Session 04: Gateway Shuffle
For one month, The Dot and Line is publishing essays, interviews, and discussions about each episode of Cowboy Bebop, which turns 20 this April.
It really kicks off with the fattest tuba line of all time and once it does, it doesn’t really stop until the final, crushing defeat of the bad guys at the hands of Spike, but admittedly, “Gateway Shuffle,” Cowboy Bebop’s fourth episode, takes a while to get going—so much so that I genuinely thought there were space seals* in this session of the show instead of sea rats. For the record, they’re definitely sea rats, not space seals. But the fact that I mixed these details up isn’t that surprising. For one reason or another, the Bebop crew’s tussle with “Twinkle” Maria Murdock and her gang just never struck me as all that fun or engaging. (I mean, I love this show, but they’re basically just fighting PETA—snooze.)
That said, the episode’s finale of the episode is fucking amazing. You should just watch the last third of the half hour, really. I’ll catch you up: Murdock—having been captured by the Bebop crew early in the episode—successfully conned her way to freedom and is now using that freedom to fire a missile through hyperspace gate at the space settlement on Ganymede. The missile contains a virus that turns people into monkeys, and Spike, Jet, and Faye have to stop it or lose the bounty.
The ensuing hyperspace chase scene between Spike’s ship the Swordfish II and Faye’s Red Tail is as tense a battle for time as any the show produced.
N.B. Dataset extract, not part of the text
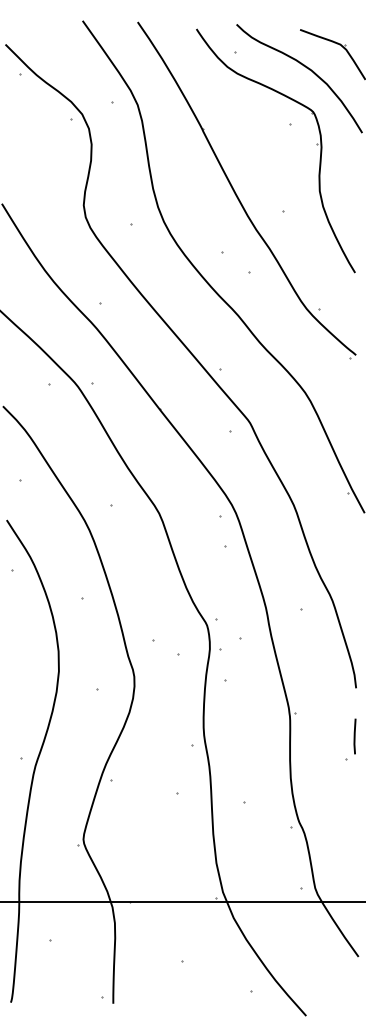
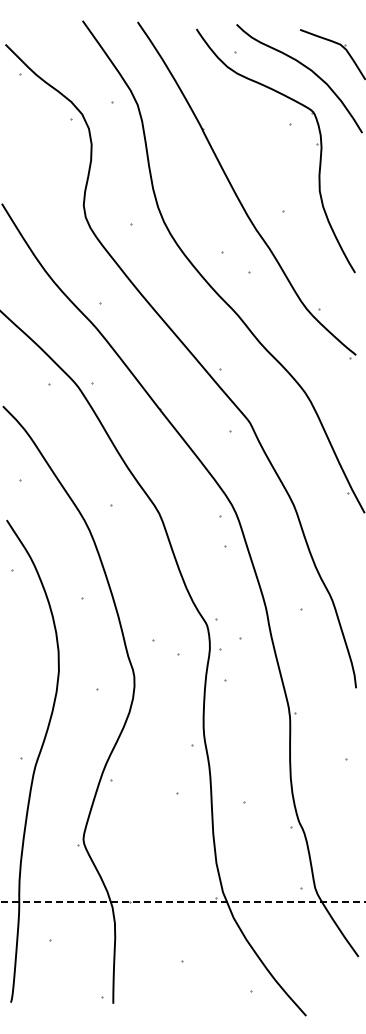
line at (354, 736): present -> none
line at (183, 902): solid -> dashed
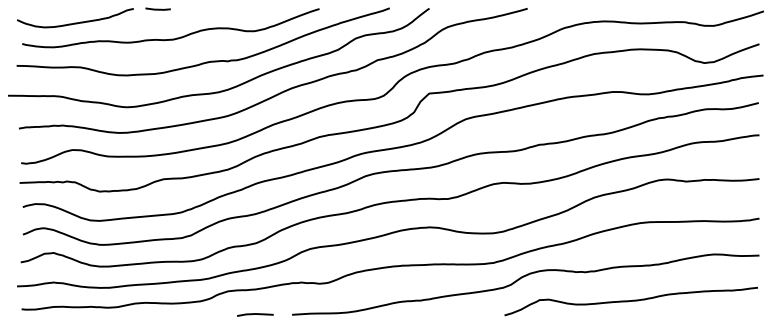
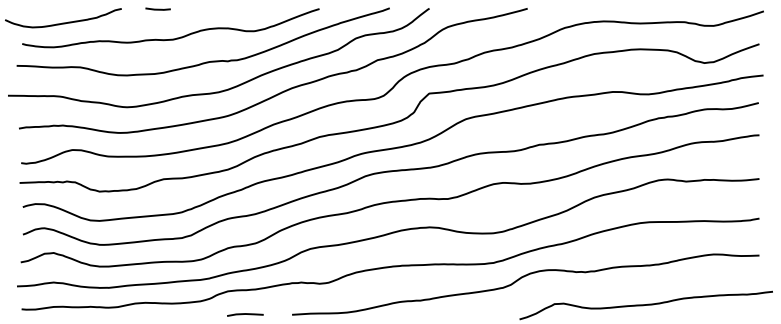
curve at (75, 22) position: (75, 22) -> (63, 22)
curve at (630, 301) position: (630, 301) -> (645, 305)
line at (255, 314) position: (255, 314) -> (245, 314)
Eventually the race to beat the missile goes south and, pivoting hard, Spike and Faye need to instead beat the clock on the closing hyperspace gate unless they wanted to risk getting trapped in another dimension forever. While they’re flying their super-fast spacecrafts, the song “Too Good Too Bad” from the very first volume of the Cowboy Bebop soundtrack is playing, the sniveling bureaucrats who were the target of Murdock’s gang are freaking out, and for a moment we don’t know if our heroes are gonna make it! Also—again—the big, blasting, BWA-BWA-BWA-ing bari sax and tuba in this here tune are not to be understated…
The episode, of course, ends with our heroes not dying. I won’t mention how it all shakes out, just in case you’ve been compelled to go revisit it yourself on Hulu or YouTube, but suffice it to say that you probably don’t need its first two-thirds if you’re still with me. Just watch that hyperspace race. And don’t miss the kicker afterward, where it’s revealed Spike totally smoked the bad guys well ahead of time without laying a finger on them.